──────── The input ────────

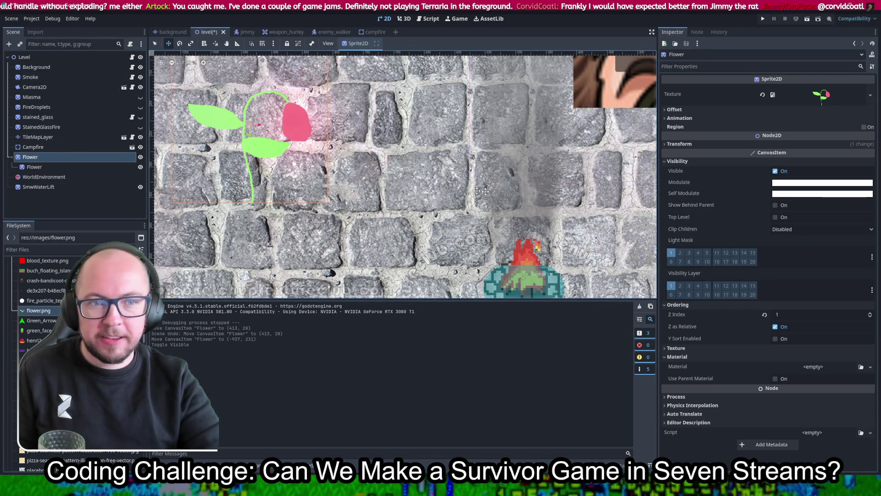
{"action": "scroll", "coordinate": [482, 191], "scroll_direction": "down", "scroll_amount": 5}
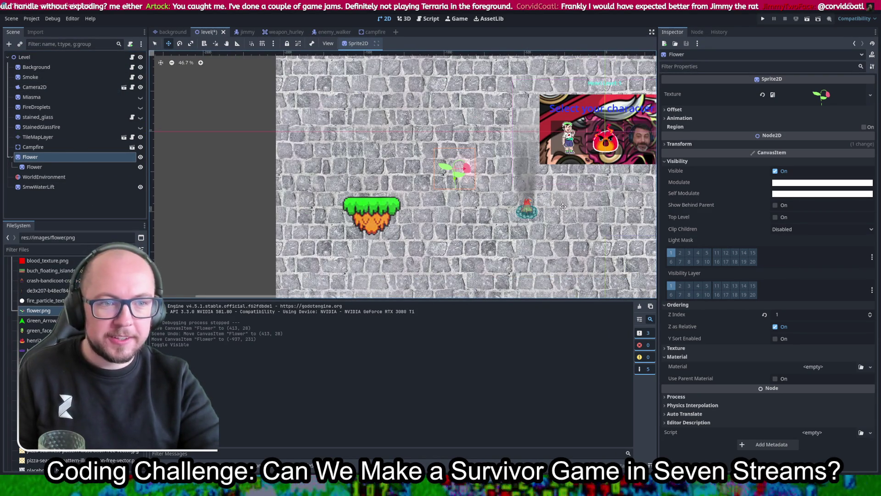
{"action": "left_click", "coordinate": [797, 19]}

────────
──────── The input ────────

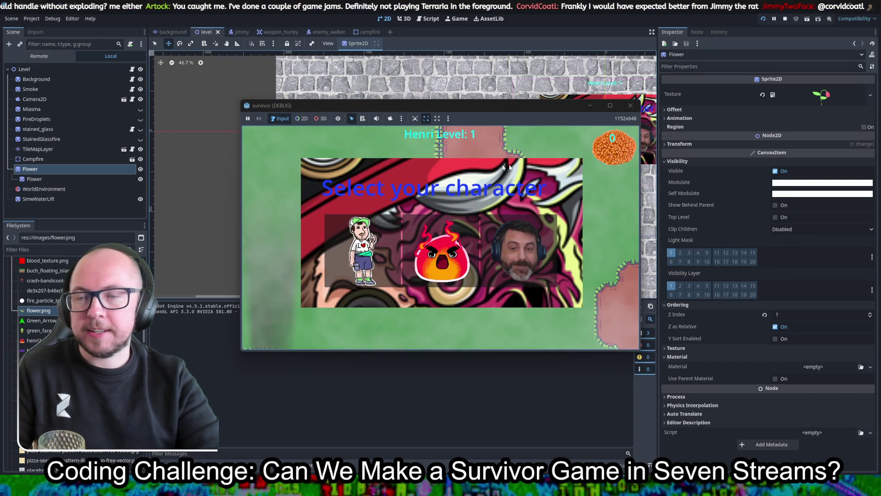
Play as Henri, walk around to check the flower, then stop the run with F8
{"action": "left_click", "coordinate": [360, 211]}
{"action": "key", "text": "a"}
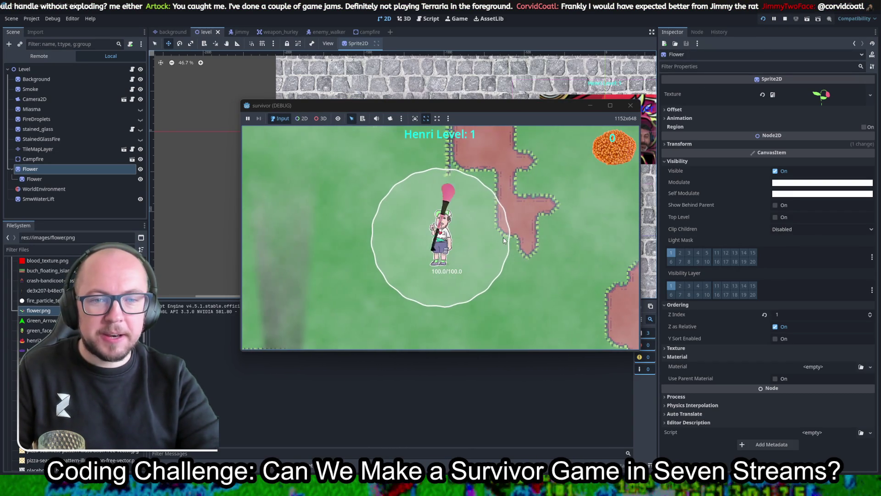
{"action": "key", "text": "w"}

────────
──────── The input ────────

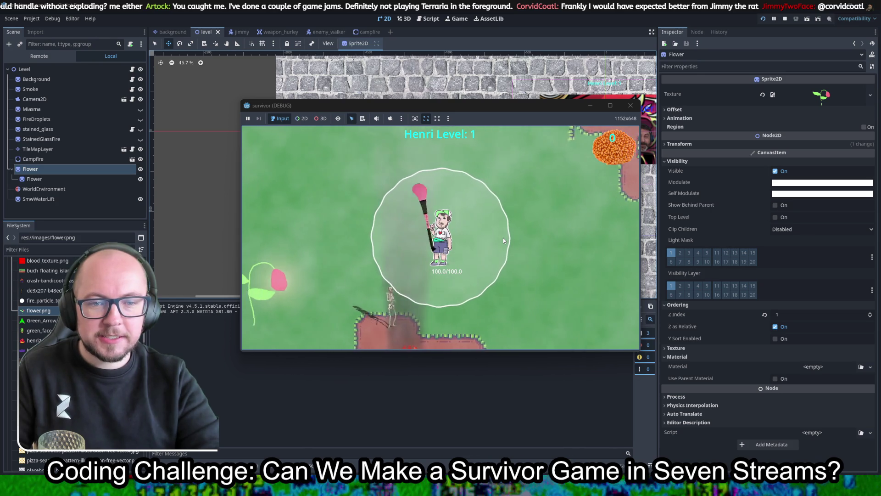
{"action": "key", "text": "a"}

────────

- _Exercise_:
Out of the records, collect only those lines that contain the string "coordinate".

- _Completed exercise_:
{"action": "scroll", "coordinate": [482, 191], "scroll_direction": "down", "scroll_amount": 5}
{"action": "left_click", "coordinate": [797, 19]}
{"action": "left_click", "coordinate": [360, 211]}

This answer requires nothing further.